Waterville Industries, Inc., Plaintiff, Appellee, v. Finance Authority of Maine, Defendant, Appellant.waterville Industries, Inc., Plaintiff, Appellant, v. Finance Authority of Maine and First Hartford Corporation,defendants, Appellees, 984 F.2d 549 (1st Cir. 1993)Annotate this Case
Martha C. Gaythwaite with whom Harold J. Friedman, Friedman & Babcock, Stephen A. Canders and Elizabeth Bordowitz, Augusta, ME, were on brief, for Finance Authority of Maine.
Jotham D. Pierce, Jr. with whom Adam H. Steinman, Eileen J. Griffin, and Pierce, Atwood, Scribner, Allen, Smith & Lancaster, Portland, ME, were on brief, for Waterville Industries, Inc.
Before BREYER, Chief Judge, BOWNES, Senior Circuit Judge, and BOUDIN, Circuit Judge.
BOUDIN, Circuit Judge.

▶ [Written problem 1]: Collect every line in the rows that contains the string "label", treating uppercase and lowercase as distinct.

▶ [Input for this task]:
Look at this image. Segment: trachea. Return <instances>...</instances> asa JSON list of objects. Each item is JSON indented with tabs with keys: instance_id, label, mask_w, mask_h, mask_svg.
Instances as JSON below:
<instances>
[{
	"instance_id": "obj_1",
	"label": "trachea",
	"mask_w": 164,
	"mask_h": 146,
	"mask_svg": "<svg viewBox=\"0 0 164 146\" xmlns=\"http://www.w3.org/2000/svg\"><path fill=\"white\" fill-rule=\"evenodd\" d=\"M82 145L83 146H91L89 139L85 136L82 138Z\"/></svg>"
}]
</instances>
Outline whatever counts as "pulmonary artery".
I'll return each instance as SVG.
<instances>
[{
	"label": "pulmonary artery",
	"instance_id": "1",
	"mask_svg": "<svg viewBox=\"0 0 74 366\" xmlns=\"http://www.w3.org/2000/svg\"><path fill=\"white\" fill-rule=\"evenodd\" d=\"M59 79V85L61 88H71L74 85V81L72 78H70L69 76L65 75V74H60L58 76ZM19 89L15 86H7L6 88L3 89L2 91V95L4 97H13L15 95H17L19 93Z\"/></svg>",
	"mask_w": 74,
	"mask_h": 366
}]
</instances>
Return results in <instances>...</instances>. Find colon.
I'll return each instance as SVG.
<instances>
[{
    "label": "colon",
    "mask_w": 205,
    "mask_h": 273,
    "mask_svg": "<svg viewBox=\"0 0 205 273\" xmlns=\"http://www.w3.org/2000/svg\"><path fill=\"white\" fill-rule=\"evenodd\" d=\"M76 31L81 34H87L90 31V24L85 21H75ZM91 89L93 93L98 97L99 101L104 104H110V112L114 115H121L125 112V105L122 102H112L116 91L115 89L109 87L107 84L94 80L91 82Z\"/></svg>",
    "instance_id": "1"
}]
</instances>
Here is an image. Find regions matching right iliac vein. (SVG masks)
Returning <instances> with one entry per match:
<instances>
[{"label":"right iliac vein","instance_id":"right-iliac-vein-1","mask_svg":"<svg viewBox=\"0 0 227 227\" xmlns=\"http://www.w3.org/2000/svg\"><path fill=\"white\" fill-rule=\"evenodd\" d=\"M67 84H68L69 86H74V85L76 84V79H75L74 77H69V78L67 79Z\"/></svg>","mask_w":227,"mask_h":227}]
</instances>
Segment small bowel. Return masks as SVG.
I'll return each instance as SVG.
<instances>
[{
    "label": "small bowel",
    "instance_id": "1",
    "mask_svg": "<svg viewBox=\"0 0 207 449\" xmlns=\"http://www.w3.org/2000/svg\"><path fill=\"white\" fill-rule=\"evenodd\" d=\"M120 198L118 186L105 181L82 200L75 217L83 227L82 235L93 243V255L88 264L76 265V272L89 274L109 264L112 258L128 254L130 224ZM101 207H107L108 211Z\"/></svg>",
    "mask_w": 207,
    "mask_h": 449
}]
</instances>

▶ [Written problem 2]: According to the case caption, which party was Jotham D. Pierce, Jr. representing?

▶ [Correct answer 1]:
Look at this image. Segment: trachea. Return <instances>...</instances> asa JSON list of objects. Each item is JSON indented with tabs with keys: instance_id, label, mask_w, mask_h, mask_svg.
	"label": "trachea",
	"label": "pulmonary artery",
    "label": "colon",
[{"label":"right iliac vein","instance_id":"right-iliac-vein-1","mask_svg":"<svg viewBox=\"0 0 227 227\" xmlns=\"http://www.w3.org/2000/svg\"><path fill=\"white\" fill-rule=\"evenodd\" d=\"M67 84H68L69 86H74V85L76 84V79H75L74 77H69V78L67 79Z\"/></svg>","mask_w":227,"mask_h":227}]
    "label": "small bowel",

▶ [Correct answer 2]: Waterville Industries, Inc.